Open Thilanka97 opened 5 years ago
@Thilanka97 Hi, This is just a coincidence :)
[region] and [yolo] layers are very sensitive to precision, so we use FP32
@AlexeyAB do you think that the accuracy can be improved if we use more images during the calibration process?
Also why did you decide to convert the outputs of each layer to 32FP before inputting to the next layer? Is it because converting a INT8 output directly to another INT8(with another multiplier) is not easy to achieve? Also is there any difference in your implementation from the NVIDIA implementation?
Thanks in advance!
@Thilanka97
do you think that the accuracy can be improved if we use more images during the calibration process?
In most cases, no.
Also why did you decide to convert the outputs of each layer to 32FP before inputting to the next layer?
For using other FP32 layers out of box.
Is it because converting a INT8 output directly to another INT8(with another multiplier) is not easy to achieve?
No.
Also is there any difference in your implementation from the NVIDIA implementation?
I didn't saw source code of nVidia implementation, is there open source code of Tensor RT?
@AlexeyAB Thank you so much for the reply.
For using other FP32 layers out of box.
what do you mean ? do you mean in yolov3 shortcut layers? if I want to directly convert int8 to int8 w/o the 32fp conversion after each layer before the next layer, would that be possible? ( I am working with tiny yolov2)
I didn't saw source code of nVidia implementation, is there open source code of Tensor RT?
https://devblogs.nvidia.com/int8-inference-autonomous-vehicles-tensorrt/
only this.
what do you mean ? do you mean in yolov3 shortcut layers?
any layers that isn't yet implemented for INT8: shortcut, yolo, upsample, ... and any new layers
if I want to directly convert int8 to int8 w/o the 32fp conversion after each layer before the next layer, would that be possible? ( I am working with tiny yolov2)
Yes, you should implement it by yourself in the source code
@AlexeyAB what is the R_MULT value? and why 32 ?
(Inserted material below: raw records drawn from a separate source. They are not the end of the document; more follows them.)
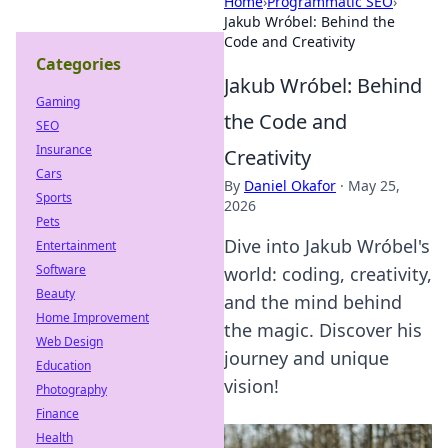
Home
›
Programmatic SEO
›
Jakub Wróbel: Behind the
Code and Creativity
Categories
Jakub Wróbel: Behind
Gaming
the Code and
SEO
Insurance
Creativity
Cars
By
Daniel Okafor
·
May 25,
Sports
2026
Pets
Dive into Jakub Wróbel's
Entertainment
Software
world: coding, creativity,
Beauty
and the mind behind
Home Improvement
the magic. Discover his
Web Design
journey and unique
Education
vision!
Photography
Finance
Health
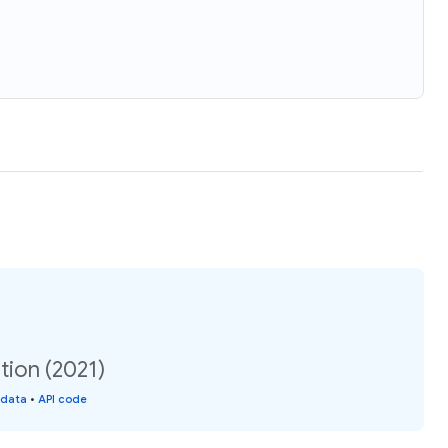
tion (2021)
 data
•
API code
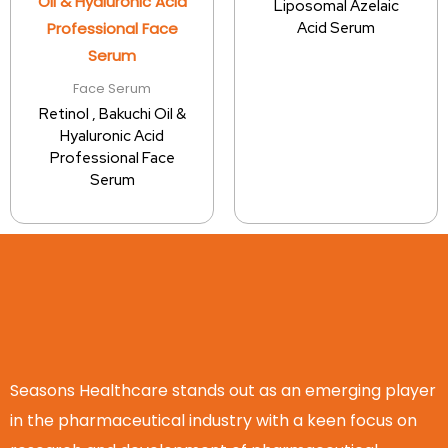
Liposomal Azelaic
Acid Serum
Face Serum
Retinol , Bakuchi Oil &
Hyaluronic Acid
Professional Face
Serum
Seasons Healthcare stands out as an emerging player
in the pharmaceutical industry with a keen focus on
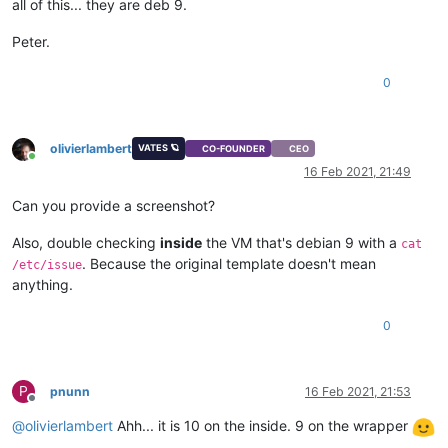
all of this... they are deb 9.
Peter.
0
olivierlambert
VATES 🪐
CO-FOUNDER
CEO
Online
16 Feb 2021, 21:49
Can you provide a screenshot?
Also, double checking
inside
the VM that's debian 9 with a
cat
. Because the original template doesn't mean
/etc/issue
anything.
0
P
pnunn
16 Feb 2021, 21:53
Offline
@
olivierlambert
Ahh... it is 10 on the inside. 9 on the wrapper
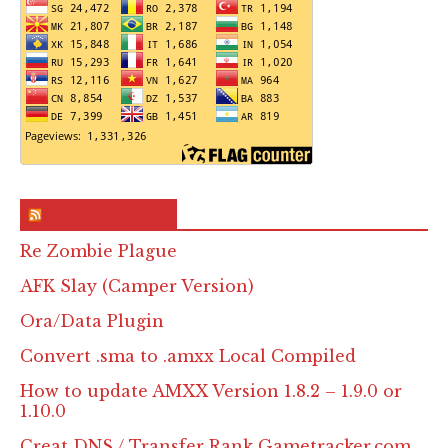
RSS & Feed – Site
Re Zombie Plague
AFK Slay (Camper Version)
Ora/Data Plugin
Convert .sma to .amxx Local Compiled
How to update AMXX Version 1.8.2 – 1.9.0 or
1.10.0
Creat DNS / Transfer Rank Gametracker.com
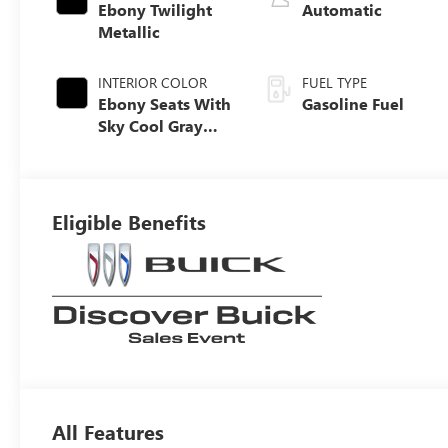
Ebony Twilight
Automatic
Metallic
INTERIOR COLOR
FUEL TYPE
Ebony Seats With
Gasoline Fuel
Sky Cool Gray
And Ebony
Interior Accents,
Perforated
Leather-
Eligible Benefits
Appointed Seat
Trim
All Features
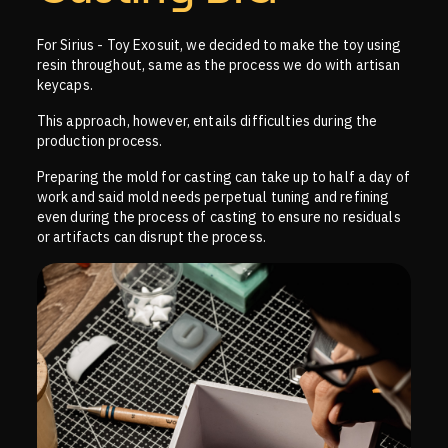
For Sirius - Toy Exosuit, we decided to make the toy using
resin throughout, same as the process we do with artisan
keycaps.
This approach, however, entails difficulties during the
production process.
Preparing the mold for casting can take up to half a day of
work and said mold needs perpetual tuning and refining
even during the process of casting to ensure no residuals
or artifacts can disrupt the process.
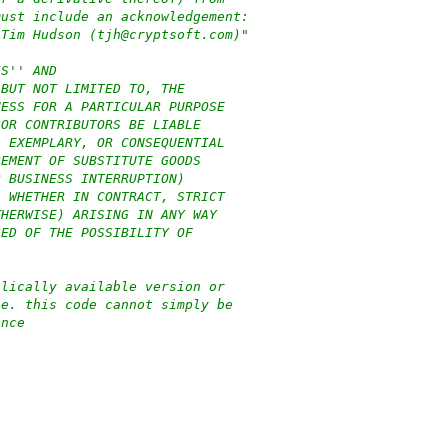
must include an acknowledgement:
 Tim Hudson (tjh@cryptsoft.com)"
IS'' AND
 BUT NOT LIMITED TO, THE
NESS FOR A PARTICULAR PURPOSE
 OR CONTRIBUTORS BE LIABLE
, EXEMPLARY, OR CONSEQUENTIAL
REMENT OF SUBSTITUTE GOODS
R BUSINESS INTERRUPTION)
, WHETHER IN CONTRACT, STRICT
THERWISE) ARISING IN ANY WAY
SED OF THE POSSIBILITY OF
blically available version or
.e. this code cannot simply be
ence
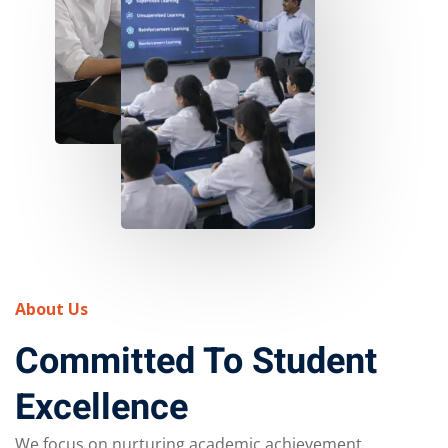
About Us
Committed To Student
Excellence
We focus on nurturing academic achievement,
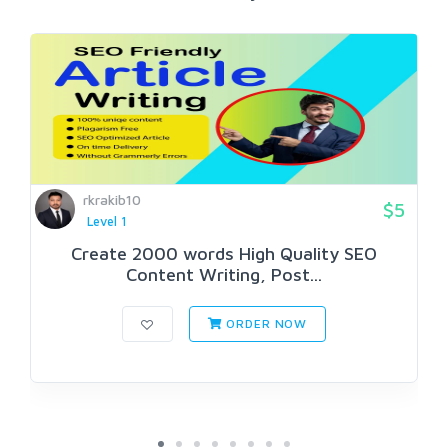
rkrakib10
$5
Level 1
Create 2000 words High Quality SEO
Content Writing, Post...
ORDER NOW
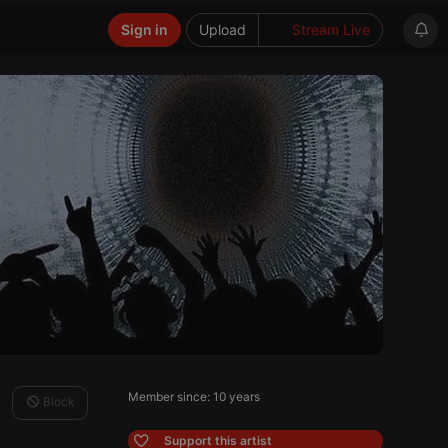
Sign in
Upload
Stream Live
Member since: 10 years
Block
Support this artist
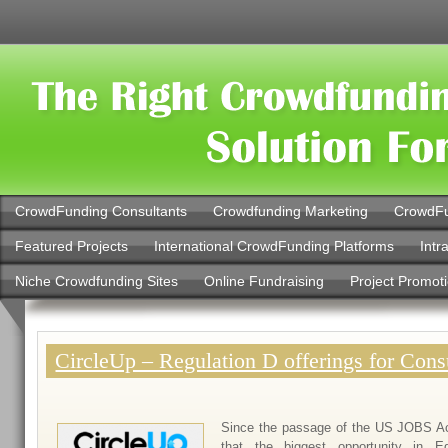
CrowdFunding Consultants
Crowdfunding Marketing
CrowdFu
Featured Projects
International CrowdFunding Platforms
Intr
Niche Crowdfunding Sites
Online Fundraising
Project Promot
CircleUp – Regulation D offerings for Con
Since the passage of the US JOBS Ac
that the biggest opportunity in E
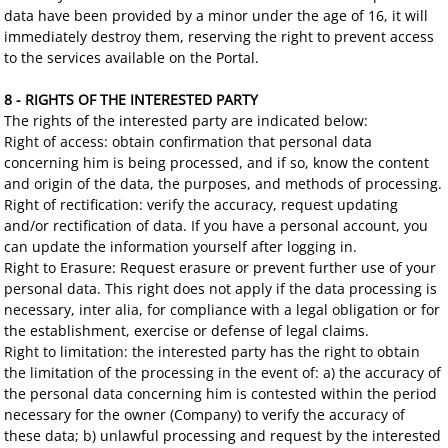
data have been provided by a minor under the age of 16, it will
immediately destroy them, reserving the right to prevent access
to the services available on the Portal.
8 - RIGHTS OF THE INTERESTED PARTY
The rights of the interested party are indicated below:
Right of access: obtain confirmation that personal data
concerning him is being processed, and if so, know the content
and origin of the data, the purposes, and methods of processing.
Right of rectification: verify the accuracy, request updating
and/or rectification of data. If you have a personal account, you
can update the information yourself after logging in.
Right to Erasure: Request erasure or prevent further use of your
personal data. This right does not apply if the data processing is
necessary, inter alia, for compliance with a legal obligation or for
the establishment, exercise or defense of legal claims.
Right to limitation: the interested party has the right to obtain
the limitation of the processing in the event of: a) the accuracy of
the personal data concerning him is contested within the period
necessary for the owner (Company) to verify the accuracy of
these data; b) unlawful processing and request by the interested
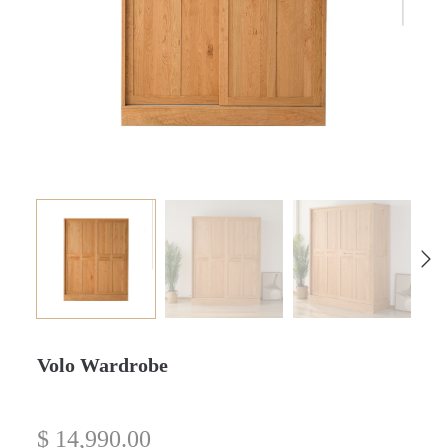
Volo Wardrobe
$
14,990.00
#define RMULT (32) // 4 - 32_
Also you are using 32FP for maxpooling as well right? Is there a specific reason or you use 32FP because you use 32FP in-between conv layers?
Thanks in advance!
@AlexeyAB I tried to make it work for direct int8 to int8 conversion without converting to 32FP in the middle. Code does not give any errors but it does not show any predictions(detection boxes) on the image(output). And also it does not show any class probabilities in the output terminal. Do you have any idea why this could happen? Please help me.
Thanks in advance!
@AlexeyAB Hey, I have a small question. why do you use INT8 only for conv layers which use leaky activations, why not for the linear activation layers? Is there a specific reason or is this the case which gives the best accuracy ? Also you do not use INT8 for the regional layer right ?
Thanks in advance!